PIP1 plasma membrane aquaporins in tobacco: from cellular effects to function in plants

Abstract

The molecular functions of several aquaporins are well characterized (e.g., by analysis of aquaporin-expressing Xenopus oocytes). However, their significance in the physiology of water transport in multicellular organisms remains uncertain. The tobacco plasma membrane aquaporin NtAQP1 was used to elucidate this issue. By comparing antisense plants that were inhibited in NtAQP1 expression with control plants, we found evidence for NtAQP1 function in cellular and whole-plant water relations. The consequences of a decrease in cellular water permeability were determined by measurement of transpiration rate and stem and leaf water potential as well as growth experiments under extreme soil water depletion. Plants impaired in NtAQP1 expression showed reduced root hydraulic conductivity and lower water stress resistance. In conclusion, our results emphasize the importance of symplastic aquaporin-mediated water transport in whole-plant water relations.

Figure 1.

RNA Gel Blot Hybridization Signals with RNA from Control or Antisense Plants. (A) Hybridization with a probe specific to NtAQP1 (top) or to 28S rRNA as a loading control (bottom). Root RNA was extracted from control plants (c) or from four independently transformed antisense NtAQP1–expressing lines (as1 to as4). (B) Hybridization with RNA from antisense line 4 (as4) or control (c).
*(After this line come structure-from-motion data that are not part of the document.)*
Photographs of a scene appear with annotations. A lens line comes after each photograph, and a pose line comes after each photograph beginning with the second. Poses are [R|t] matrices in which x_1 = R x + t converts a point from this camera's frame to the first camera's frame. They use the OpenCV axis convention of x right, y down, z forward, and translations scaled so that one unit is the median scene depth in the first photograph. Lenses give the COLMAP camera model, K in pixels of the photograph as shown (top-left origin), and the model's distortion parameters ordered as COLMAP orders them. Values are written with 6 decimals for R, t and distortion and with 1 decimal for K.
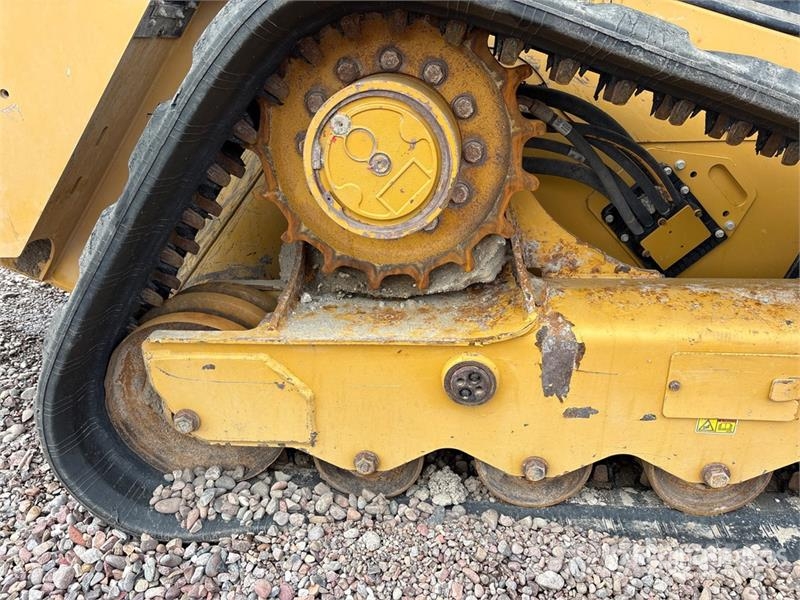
lens RADIAL K [[615.8, 0, 399.3], [0, 615.8, 302.1], [0, 0, 1]] dist [0.048219, -0.070854]
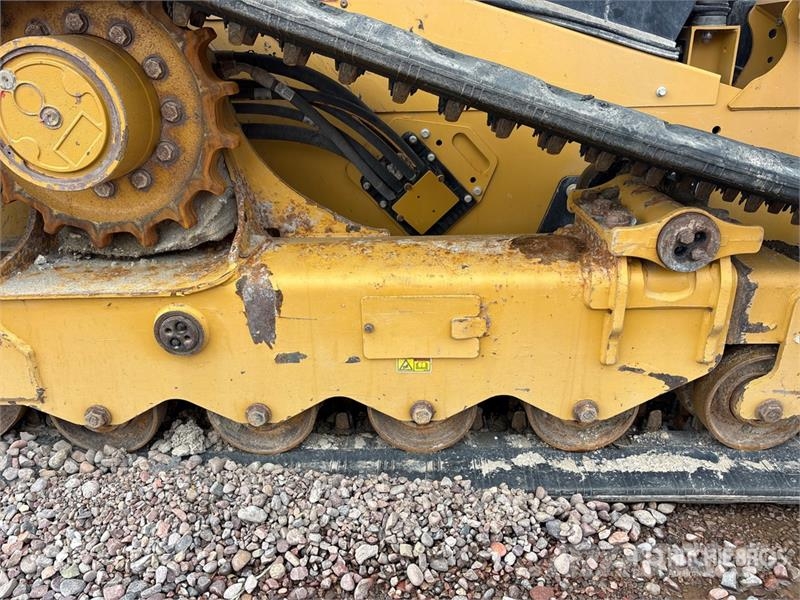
lens RADIAL K [[617.5, 0, 400.0], [0, 617.5, 300.0], [0, 0, 1]] dist [0.037489, -0.048384]
pose [[0.996876, -0.023255, 0.075487, 0.392916], [0.023872, 0.999688, -0.007285, 0.088774], [-0.075294, 0.009064, 0.997120, -0.074513]]
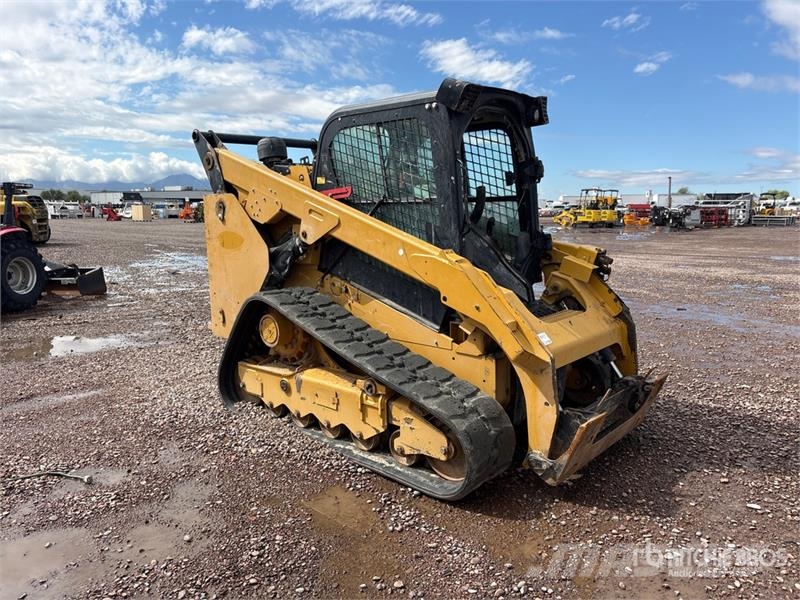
lens RADIAL K [[607.8, 0, 404.4], [0, 607.8, 299.4], [0, 0, 1]] dist [0.062599, -0.085600]
pose [[0.801180, 0.106840, -0.588809, 2.958753], [-0.233451, 0.961775, -0.143138, -0.025524], [0.551010, 0.252137, 0.795497, -1.851141]]
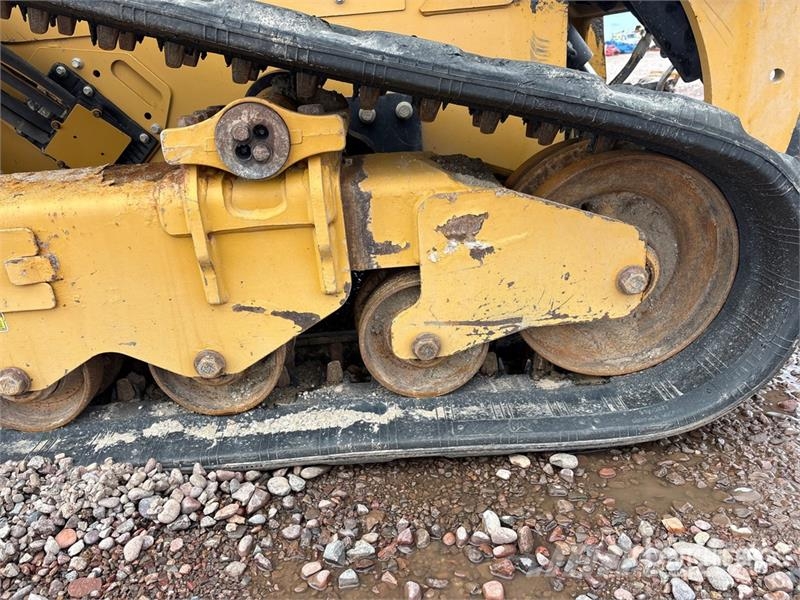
lens RADIAL K [[615.8, 0, 399.3], [0, 615.8, 302.1], [0, 0, 1]] dist [0.048219, -0.070854]
pose [[0.990799, -0.093060, 0.098267, 0.979046], [0.094381, 0.995497, -0.008875, 0.224585], [-0.096999, 0.018068, 0.995121, 0.054320]]
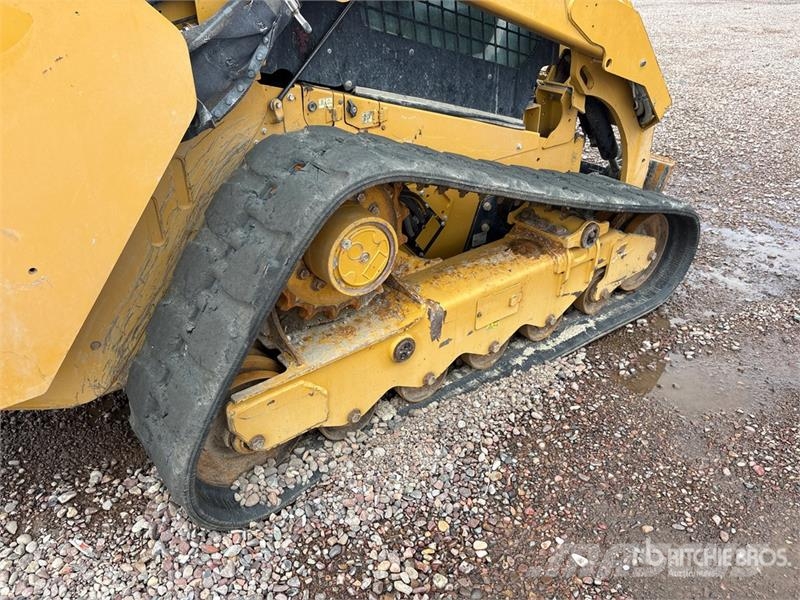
lens RADIAL K [[607.8, 0, 404.4], [0, 607.8, 299.4], [0, 0, 1]] dist [0.062599, -0.085600]
pose [[0.735298, -0.322788, 0.595940, -0.891624], [0.240963, 0.946357, 0.215280, -0.391571], [-0.633462, -0.014695, 0.773635, -0.403315]]
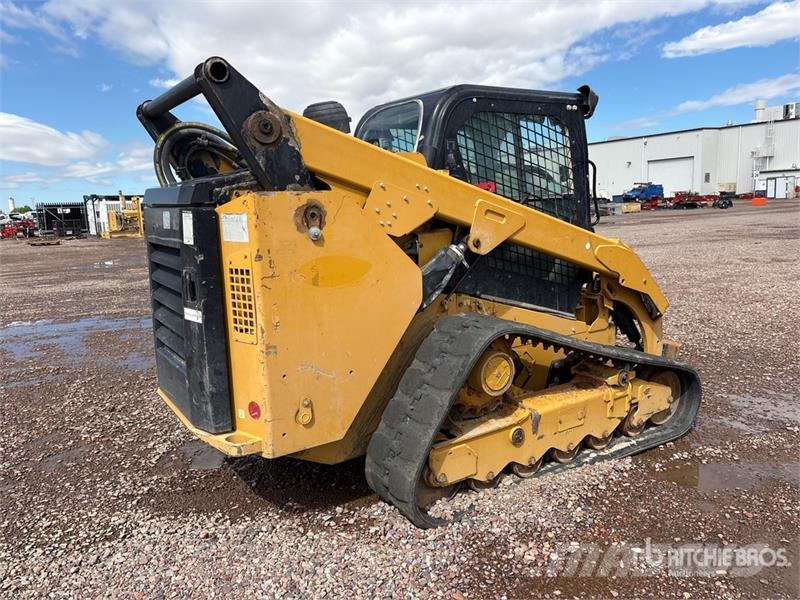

Radioactive probes comprising gene-specific regions were synthesized from tobacco aquaporins, which were named according to their Arabidopsis counterparts, NtPIP1a, NtPIP2a, and NtTIPa. As a control for equal lane loading, the complete actin cDNA was used as a probe.

Figure 2.

Protoplast Swelling Analysis. (A) Protoplasts were produced from roots of control plants (open circles) and antisense NtAQP1–expressing lines (closed circles) and subjected to hypoosmotic conditions. The mean volume increase of control protoplasts (n = 36) or antisense protoplasts (n = 36; n = 9 for each line) in the first 60 sec after osmolarity change is shown. In separate experiments with the same conditions, the osmolarity of aliquots taken from the chamber buffer solution was determined (diamonds; n = 10). V_i/V₀, volume increase/initial volume. (B) P_os value distribution of the investigated protoplasts obtained from control lines (white bars) and antisense lines (black bars).

Figure 3.

Determination of Root Hydraulic Conductivity by the High-Pressure Flowmeter Method. (A) Representative pressure/flow rate relationship of a control plant (open circles) and an antisense NtAQP1 line (closed circles). Both plants had similar root surface areas (control, 0.0605 m²; antisense, 0.0615 m²). The applied pressure was increased at 2-sec intervals. (B) Average specific root hydraulic conductivity of controls and antisense NtAQP1–expressing tobacco plants as measured by the high-pressure flowmeter method. Complete data are given in Table 1.

Figure 4.

Data for Control and Antisense NtAQP1 Tobacco. Transpiration rates (E; top), stem water potential (Ψ_stem; bottom left), and leaf water potential (Ψ_leaf; bottom right) of control (white bars) and antisense NtAQP1 (black bars) tobacco are shown. Plants were either watered or not watered for 1 week (drought). Complete data are given in Table 1.

Figure 5.

Water Stress Symptoms. (A) Plants were watered with a PEG solution, inducing an osmotic pressure of −0.35 MPa, and photographed 2 hr later. Left, control plant; right, antisense NtAQP1–expressing plant. (B) Average angles of leaves from plants treated with a PEG solution. Angles were measured in relation to the shoot axis for antisense NtAQP1 lines (closed circles; n = 8) and controls (open circles; n = 6).